A new survey conducted by the Japan Integrated Resort Association (JIRA), which launched in June, asked 132 parties interested in participating in the IR process, about the impact of Covid-19 on their future plans.
Of these respondents, 89.4% said their work related the IR process had been impacted by the virus.
However, the majority of respondents (66.7%) said there was no change in their interest in the scheme despite this disruption. Meanwhile, 21.3% said they were less interested than before, while 12.0% said they were more interested.
Among possible problems created by the virus, the difficulty of international travel was the most commonly mentioned, with 61.4% of respondents saying it could be an issue.
A further 59.0% raised concerns about the difficulty in forecasting demand, while 40.9% were worried about the cost of infectious disease control measures, and 39.4% flagged difficulties in developing such a resort while working remotely.

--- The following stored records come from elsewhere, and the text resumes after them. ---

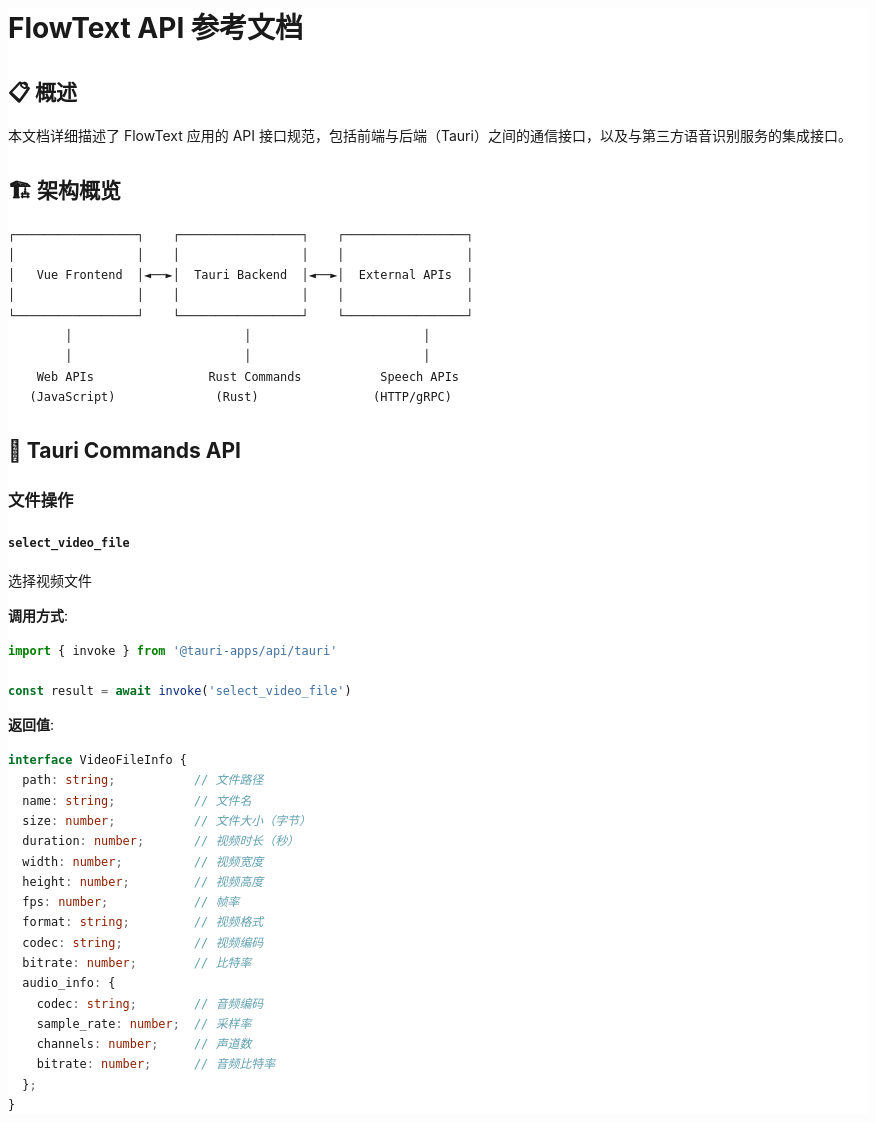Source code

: # FlowText API 参考文档

## 📋 概述

本文档详细描述了 FlowText 应用的 API 接口规范，包括前端与后端（Tauri）之间的通信接口，以及与第三方语音识别服务的集成接口。

## 🏗️ 架构概览

```
┌─────────────────┐    ┌─────────────────┐    ┌─────────────────┐
│                 │    │                 │    │                 │
│   Vue Frontend  │◄──►│  Tauri Backend  │◄──►│  External APIs  │
│                 │    │                 │    │                 │
└─────────────────┘    └─────────────────┘    └─────────────────┘
        │                        │                        │
        │                        │                        │
    Web APIs                Rust Commands           Speech APIs
   (JavaScript)              (Rust)                (HTTP/gRPC)
```

## 🔧 Tauri Commands API

### 文件操作

#### `select_video_file`

选择视频文件

**调用方式**:
```javascript
import { invoke } from '@tauri-apps/api/tauri'

const result = await invoke('select_video_file')
```

**返回值**:
```typescript
interface VideoFileInfo {
  path: string;           // 文件路径
  name: string;           // 文件名
  size: number;           // 文件大小（字节）
  duration: number;       // 视频时长（秒）
  width: number;          // 视频宽度
  height: number;         // 视频高度
  fps: number;            // 帧率
  format: string;         // 视频格式
  codec: string;          // 视频编码
  bitrate: number;        // 比特率
  audio_info: {
    codec: string;        // 音频编码
    sample_rate: number;  // 采样率
    channels: number;     // 声道数
    bitrate: number;      // 音频比特率
  };
}
```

Opinions differed greatly over how long these challenges would exist for, but 27.5% said the impact of the challenges would be permanent. This compared with 20.6% saying the impact would last for more than two years; 26.7% saying it would last for up to two years, and 16.8% for about a year.
When asked what factors were most likely to determine the success or failure of IRs, 60.3% said it would be the future of the global economy. A further 56.5% said the existing legal and regulatory requirements would be a key determinant while 53.4% mentioned domestic demand.
Among legal and regulatory priorities, most respondents said tax was the most important issue, with 60.5% mentioning it as a key priority. This compared to 58.1% who mentioned the licensing system and 28.7% who mentioned responsible gambling.
In March 2019, the country passed regulations for the creation of IRs. However the scheme has been controversial, with an opposition legislator submitting a bill in January 2020 to abolish the scheme.
It has also been subject to delays as a result of Covid-19, with the basic policy – setting out a regulatory framework for the selection process – that was due to have been adopted in the first half of 2020 still yet to be ratified. This in turns means the deadline for potential host cities to select a private sector partner for IR development looks increasingly likely to be pushed back, with Osaka and Wakayama already delaying the request for proposal process.
Even before this, some potential bidders concluded that the regulations were too onerous to make the project viable. In May, Las Vegas Sands withdrew from the process, for this reason. MGM Resorts, on the other hand, remains committed to competing for a licence.